Wanted: Officers with two tongues

August 11, 2008

Bilingual cops still in demand
By Josh Burton

Requests for bilingual police officers are on the rise in Amarillo.
Over the past few years there has been an increase of requests for bilingual officers, Amarillo Police Department spokesman Jerry Neufeld said. It will continue to increase.

"We do work with interpreters with many different languages," he said.

Most interpreters are provided through Catholic Family Services, Neufeld said.

The APD contacts CFS between one and three times per week, said Lori Bigham, supervisor of refuge resettlement.

CFS, funded by the Texas Department of Health, interprets for refugees to improve access to health care, immigration and social services in Potter and Randall counties, along with helping the APD. CFS received $2,725,386 from government grants and contracts in fiscal year 2006, the most updated amount available, Bigham said. That accounted for 77 percent of funding.

Title VI of the Civil Rights Act of 1964 prohibits discrimination on the basis of race, color and national origin in programs and activities receiving federal financial assistance, such as CFS, Bigham said.

"We established the service in 2000. We were seeing a growing need for interpreting services," Bigham said.

CFS at the time had case managers on staff with several different languages and as the diversity of the city grew, so did the need for new languages, she said.

Currently, APD has one officer who speaks a Native American language and about 40 that speak Spanish, including 12-year veteran Cpl.
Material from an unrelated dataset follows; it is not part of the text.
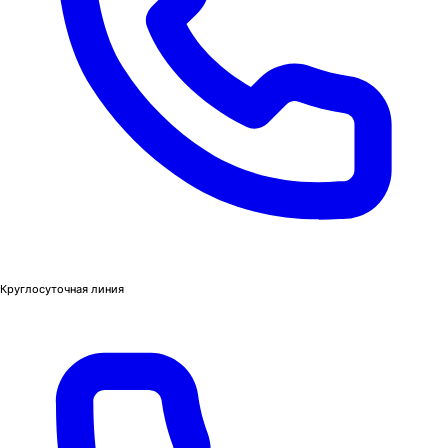
Круглосуточная линия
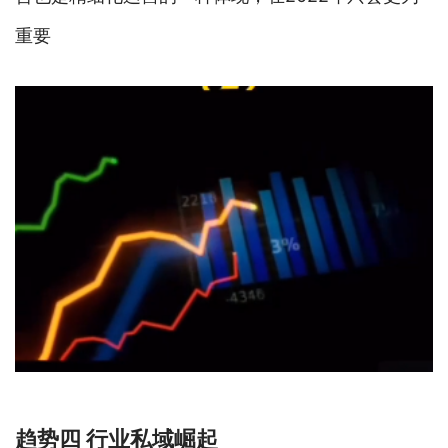
重要
趋势四 行业私域崛起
Oscar Garcia.

He works as a school liaison officer and helps officers when a translator is needed during the summer.

Garcia interviews witnesses or victims, he said.

"It may be my day off and (I'll) get called in to assist," Garcia said.

"You can get pulled from assignments and go clear across to the other side of town and help interpret."

More officers are called out during the evening shift, he said. The numbers of times will vary from a few times a week to numerous times a week.

"Sometimes it is frustrating or difficult, because you get pulled and sometimes that's what you do is interpret. It does create a lot more work," Garcia said.

Officers aren't the only ones with heavy workloads.

CFS has 14 staff members that speak 19 dlanguages and has 36 contract interpreters, Bigham said.

CFS has a 24-hour phone line for those who need a translator.

"The majority of the time, it's a language that we can respond quickly to," Bigham said. "We help in a variety of ways."